Stateside, there are Hot Hands, Draft Hype, and DiMaggio’s Streak: Debunking America’s Favorite Sports Myths, by Sheldon Hirsch ’77 (ForeEdge). McKay Jenkins ’85 starts a Food Fight: GMOs and the Future of the American Diet (Avery). Robert Erard ’77 proposes Multimethod Forensic Assessment Using the Rorschach in Personal Injury Cases (Routledge).


Beth Kurland ’88, Ph.D., shows The Transformative Power of Ten Minutes: An Eight Week Guide to Reducing Stress and Cultivating Well-Being (Wellbridge Books).
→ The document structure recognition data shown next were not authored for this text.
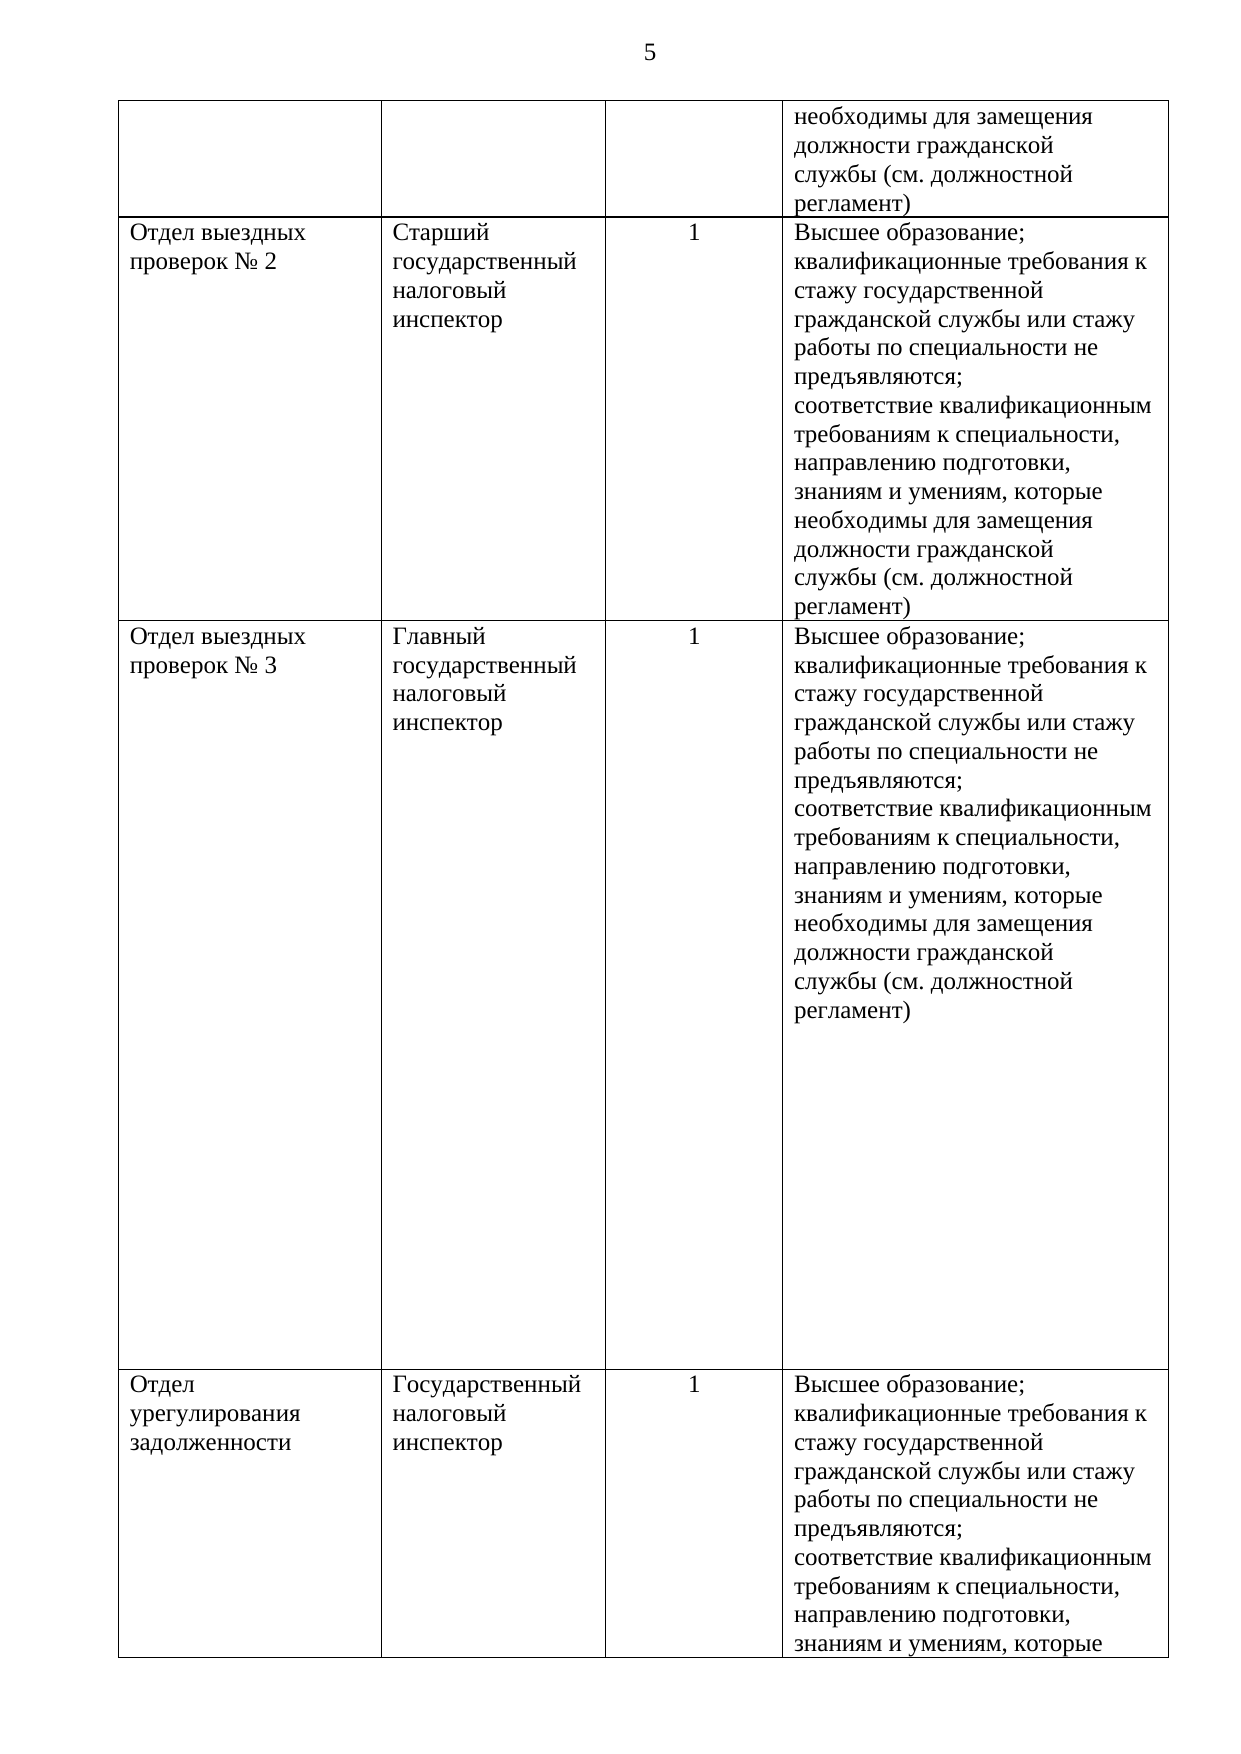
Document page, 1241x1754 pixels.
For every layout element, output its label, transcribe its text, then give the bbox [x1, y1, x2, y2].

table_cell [382, 1370, 605, 1657]
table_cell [119, 1370, 381, 1657]
table_cell Отдел выездных проверок № 2 [119, 218, 381, 620]
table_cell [382, 218, 605, 620]
table_cell Высшее образование; квалификационные требования к стажу государственной гражданской службы или стажу работы по специальности не предъявляются; соответствие квалификационным требованиям к специальности, направлению подготовки, знаниям и умениям, которые необходимы для замещения должности гражданской службы (см. должностной регламент) [783, 621, 1168, 1368]
table_cell 1 [606, 101, 782, 216]
table_cell Отдел выездных проверок № 3 [119, 621, 381, 1368]
table_cell 1 [606, 621, 782, 1368]
table_cell 1 [606, 218, 782, 620]
table_cell 1 [606, 1370, 782, 1657]
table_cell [783, 1370, 1168, 1657]
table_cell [783, 218, 1168, 620]
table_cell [382, 101, 605, 216]
table_cell Главный государственный налоговый инспектор [382, 621, 605, 1368]
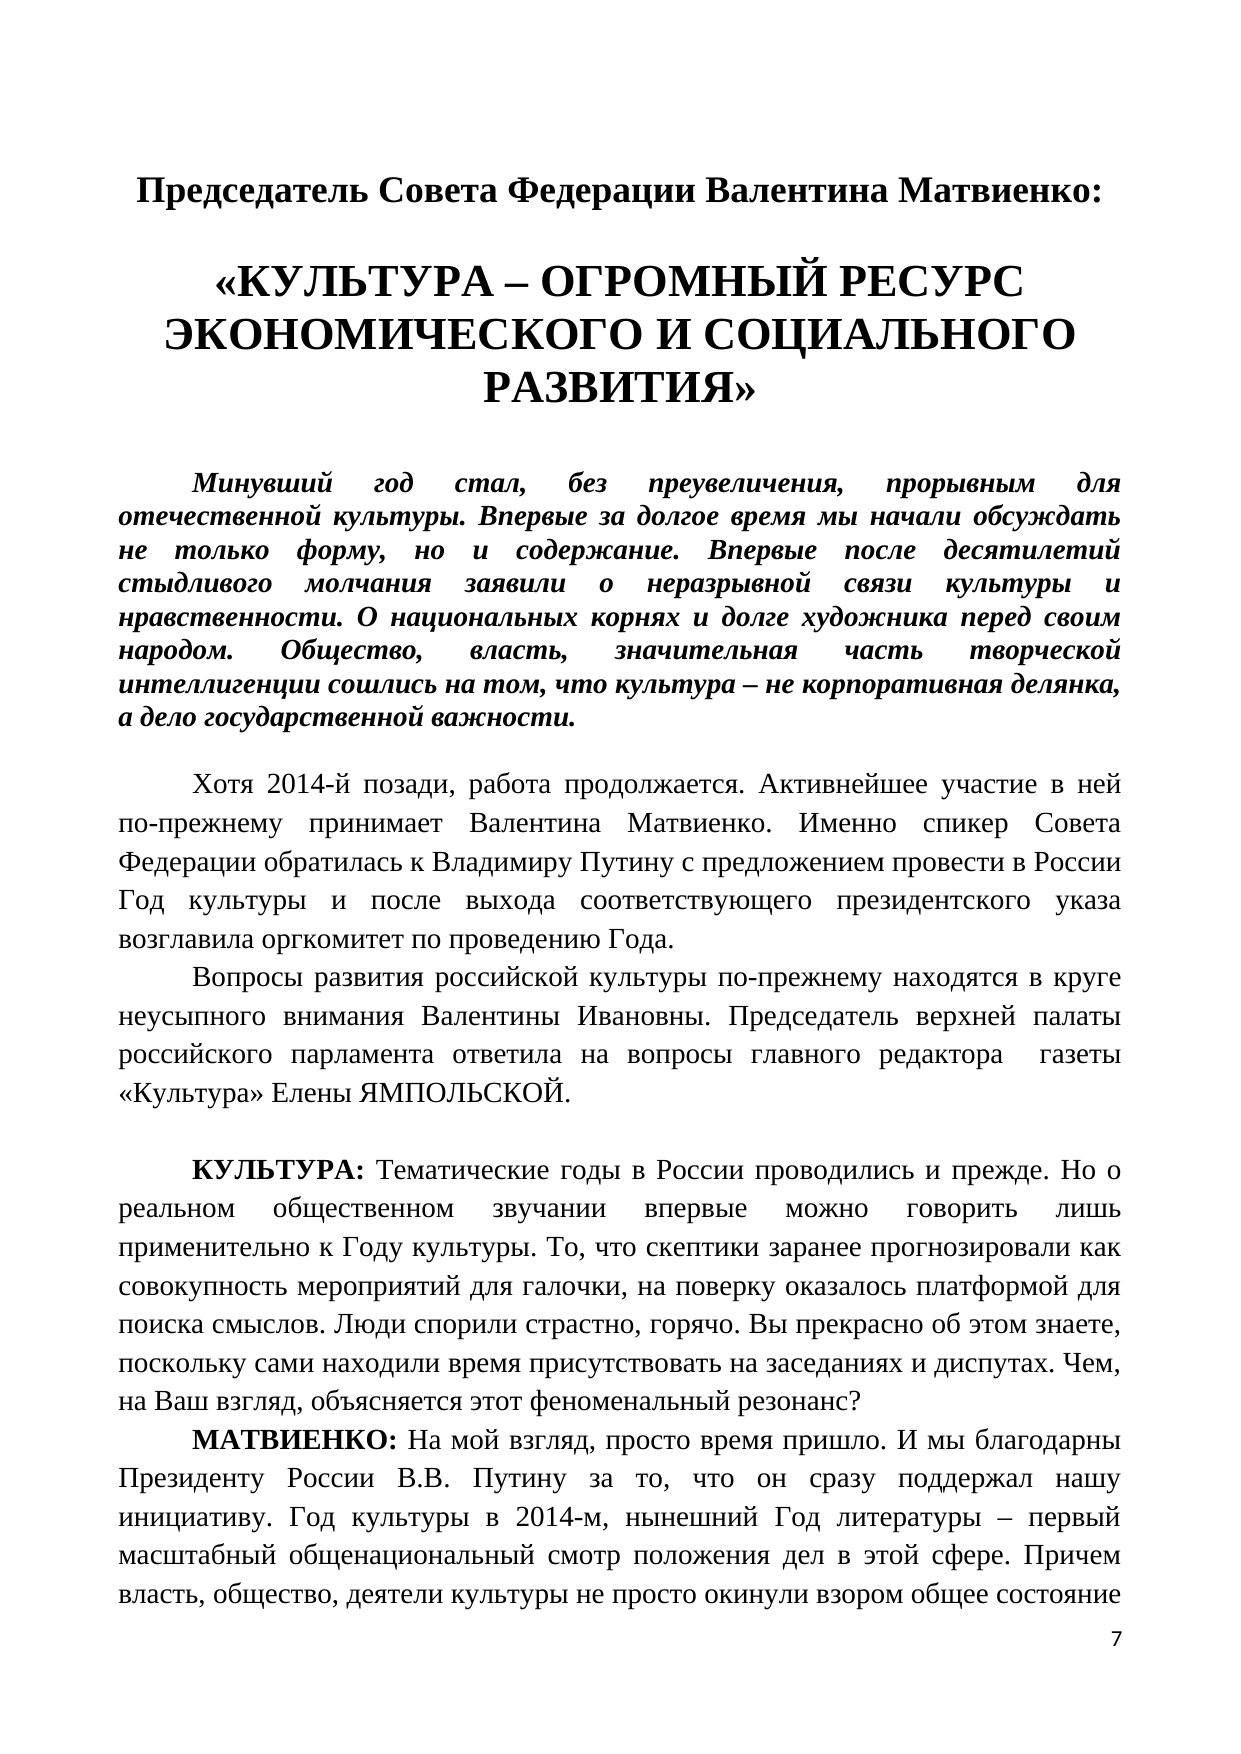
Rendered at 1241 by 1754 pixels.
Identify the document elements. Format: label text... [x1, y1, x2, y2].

text КУЛЬТУРА: Тематические годы в России проводились и прежде. Но о реальном общественном звучании впервые можно говорить лишь применительно к Году культуры. То, что скептики заранее прогнозировали как совокупность мероприятий для галочки, на поверку оказалось платформой для поиска смыслов. Люди спорили страстно, горячо. Вы прекрасно об этом знаете, поскольку сами находили время присутствовать на заседаниях и диспутах. Чем, на Ваш взгляд, объясняется этот феноменальный резонанс? [118, 1152, 1122, 1417]
text Хотя 2014-й позади, работа продолжается. Активнейшее участие в ней по-прежнему принимает Валентина Матвиенко. Именно спикер Совета Федерации обратилась к Владимиру Путину с предложением провести в России Год культуры и после выхода соответствующего президентского указа возглавила оргкомитет по проведению Года. [118, 767, 1122, 954]
text «КУЛЬТУРА – ОГРОМНЫЙ РЕСУРС ЭКОНОМИЧЕСКОГО И СОЦИАЛЬНОГО РАЗВИТИЯ» [118, 254, 1122, 412]
text Минувший год стал, без преувеличения, прорывным для отечественной культуры. Впервые за долгое время мы начали обсуждать не только форму, но и содержание. Впервые после десятилетий стыдливого молчания заявили о неразрывной связи культуры и нравственности. О национальных корнях и долге художника перед своим народом. Общество, власть, значительная часть творческой интеллигенции сошлись на том, что культура – не корпоративная делянка, а дело государственной важности. [118, 465, 1122, 733]
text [118, 1422, 1122, 1609]
text Вопросы развития российской культуры по-прежнему находятся в круге неусыпного внимания Валентины Ивановны. Председатель верхней палаты российского парламента ответила на вопросы главного редактора газеты «Культура» Елены ЯМПОЛЬСКОЙ. [118, 959, 1122, 1108]
text Председатель Совета Федерации Валентина Матвиенко: [118, 168, 1122, 211]
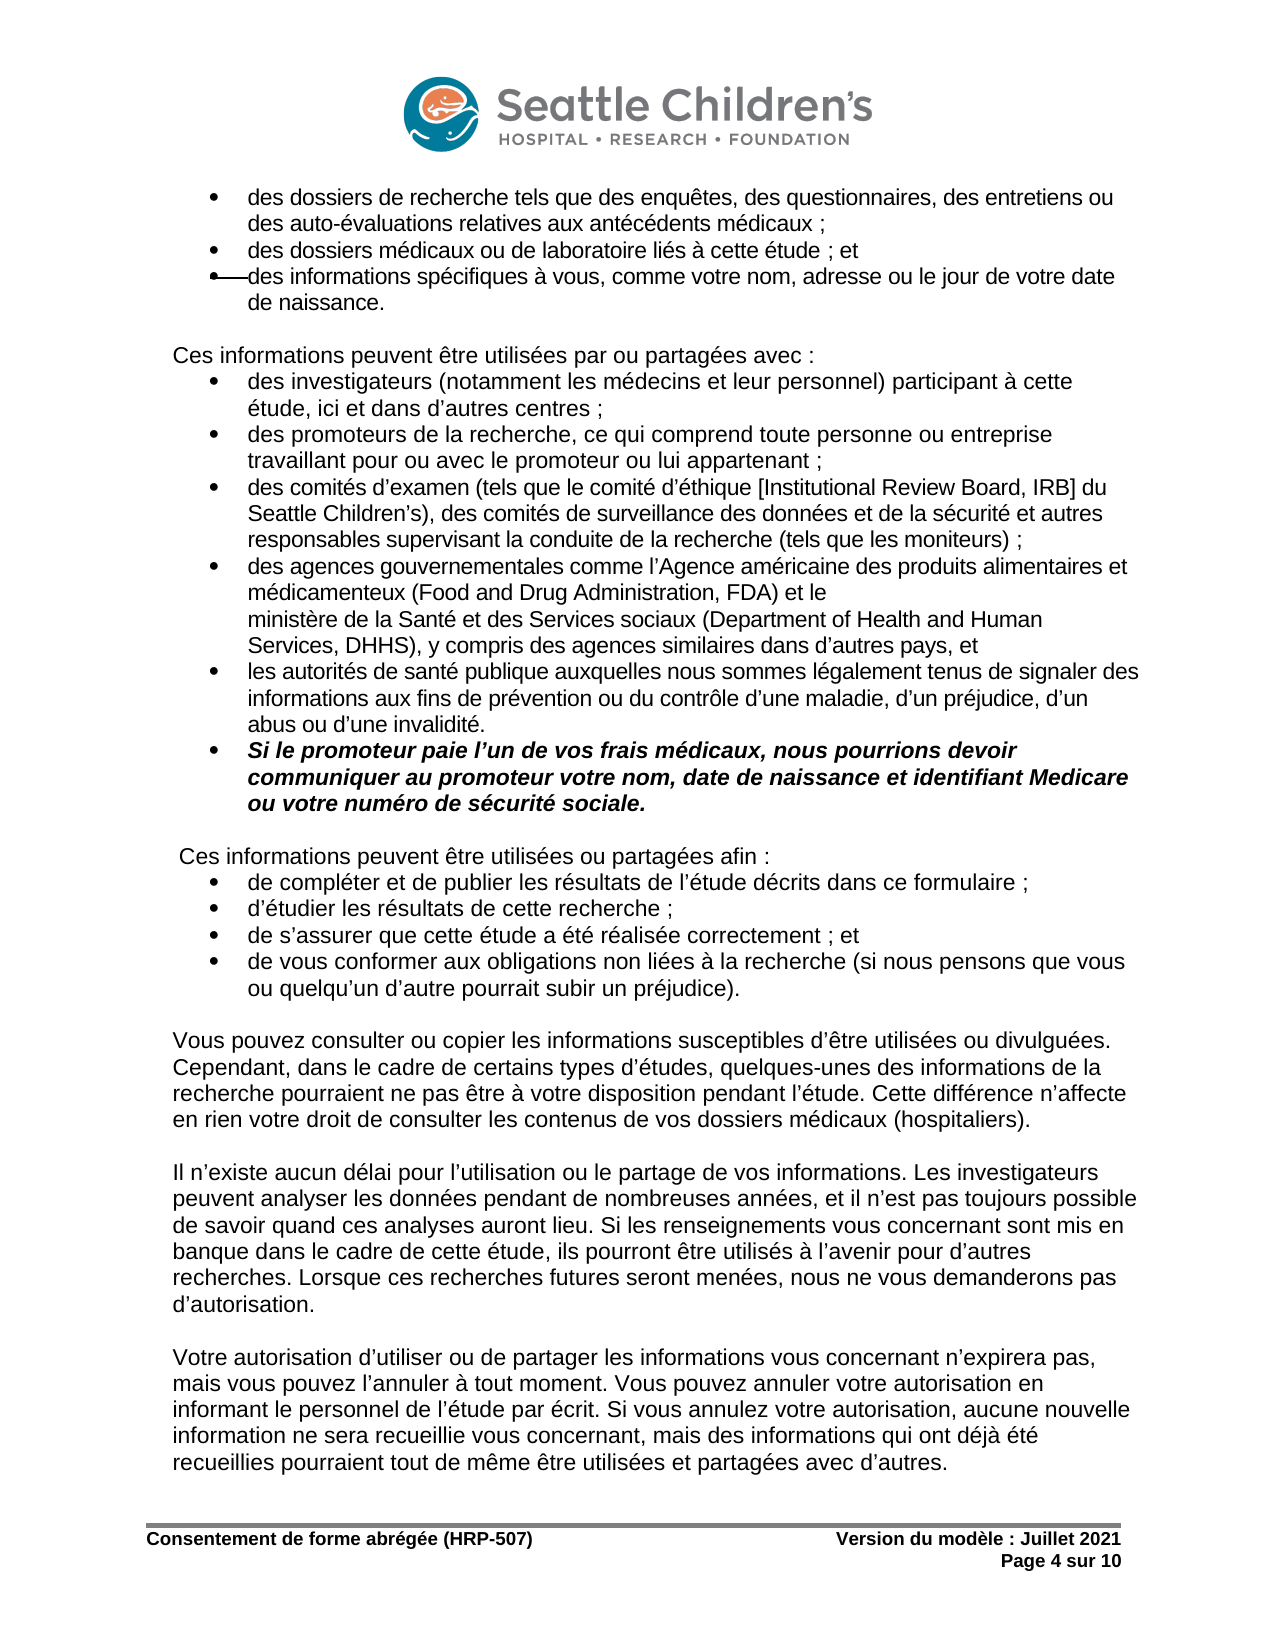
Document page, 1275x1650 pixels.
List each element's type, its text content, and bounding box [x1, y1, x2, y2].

list des dossiers médicaux ou de laboratoire liés à cette étude ; et [210, 237, 1140, 263]
text Ces informations peuvent être utilisées par ou partagées avec : [172, 342, 1140, 368]
text ministère de la Santé et des Services sociaux (Department of Health and Human Services, DHHS), y compris des agences similaires dans d’autres pays, et [247, 606, 1140, 658]
list d’étudier les résultats de cette recherche ; [210, 895, 1140, 922]
text Il n’existe aucun délai pour l’utilisation ou le partage de vos informations. Les investigateurs peuvent analyser les données pendant de nombreuses années, et il n’est pas toujours possible de savoir quand ces analyses auront lieu. Si les renseignements vous concernant sont mis en banque dans le cadre de cette étude, ils pourront être utilisés à l’avenir pour d’autres recherches. Lorsque ces recherches futures seront menées, nous ne vous demanderons pas d’autorisation. [172, 1159, 1140, 1317]
text Ces informations peuvent être utilisées ou partagées afin : [172, 843, 1140, 869]
list ‬Si le promoteur paie l’un de vos frais médicaux, nous pourrions devoir communiquer au promoteur votre nom, date de naissance et identifiant Medicare ou votre numéro de sécurité sociale. [210, 737, 1140, 816]
list des agences gouvernementales comme l’Agence américaine des produits alimentaires et médicamenteux (Food and Drug Administration, FDA) et le [210, 553, 1140, 606]
list des promoteurs de la recherche, ce qui comprend toute personne ou entreprise travaillant pour ou avec le promoteur ou lui appartenant ; [210, 421, 1140, 474]
list des dossiers de recherche tels que des enquêtes, des questionnaires, des entretiens ou des auto-évaluations relatives aux antécédents médicaux ; [210, 184, 1140, 237]
list de s’assurer que cette étude a été réalisée correctement ; et [210, 922, 1140, 948]
text Votre autorisation d’utiliser ou de partager les informations vous concernant n’expirera pas, mais vous pouvez l’annuler à tout moment. Vous pouvez annuler votre autorisation en informant le personnel de l’étude par écrit. Si vous annulez votre autorisation, aucune nouvelle information ne sera recueillie vous concernant, mais des informations qui ont déjà été recueillies pourraient tout de même être utilisées et partagées avec d’autres. [172, 1343, 1140, 1475]
list les autorités de santé publique auxquelles nous sommes légalement tenus de signaler des informations aux fins de prévention ou du contrôle d’une maladie, d’un préjudice, d’un abus ou d’une invalidité. [210, 658, 1140, 737]
list des comités d’examen (tels que le comité d’éthique [Institutional Review Board, IRB] du Seattle Children’s), des comités de surveillance des données et de la sécurité et autres responsables supervisant la conduite de la recherche (tels que les moniteurs) ; [210, 474, 1140, 553]
list des informations spécifiques à vous, comme votre nom, adresse ou le jour de votre date de naissance. [210, 263, 1140, 316]
list de vous conformer aux obligations non liées à la recherche (si nous pensons que vous ou quelqu’un d’autre pourrait subir un préjudice). [210, 948, 1140, 1001]
text Vous pouvez consulter ou copier les informations susceptibles d’être utilisées ou divulguées. Cependant, dans le cadre de certains types d’études, quelques-unes des informations de la recherche pourraient ne pas être à votre disposition pendant l’étude. Cette différence n’affecte en rien votre droit de consulter les contenus de vos dossiers médicaux (hospitaliers). [172, 1027, 1140, 1133]
list des investigateurs (notamment les médecins et leur personnel) participant à cette étude, ici et dans d’autres centres ; [210, 368, 1140, 421]
list de compléter et de publier les résultats de l’étude décrits dans ce formulaire ; [210, 869, 1140, 895]
picture [371, 45, 904, 184]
Or it may be time for a Boomer Reinvention: How to Create Your Dream Career Over 50, by John Tarnoff ’73 (Reinvention Press), which could involve Digital Influence for Baby Boomers, by Janet Granger ’82 (self-published e-book).


Tired from your journey? Say your Bivouac Prayers, by Douglas Babington ’72 (Woodpecker Lane Press), and become The Sleepwalker, by Chris Bohjalian ’82 (Doubleday). In your dreams, float off to Nine Dragon Island for poetry by Eleanor Goodman ’01 (Zephyr Press), and harvest Benjamin Gantcher ’91’s verses in Snow Farmer (CW Books).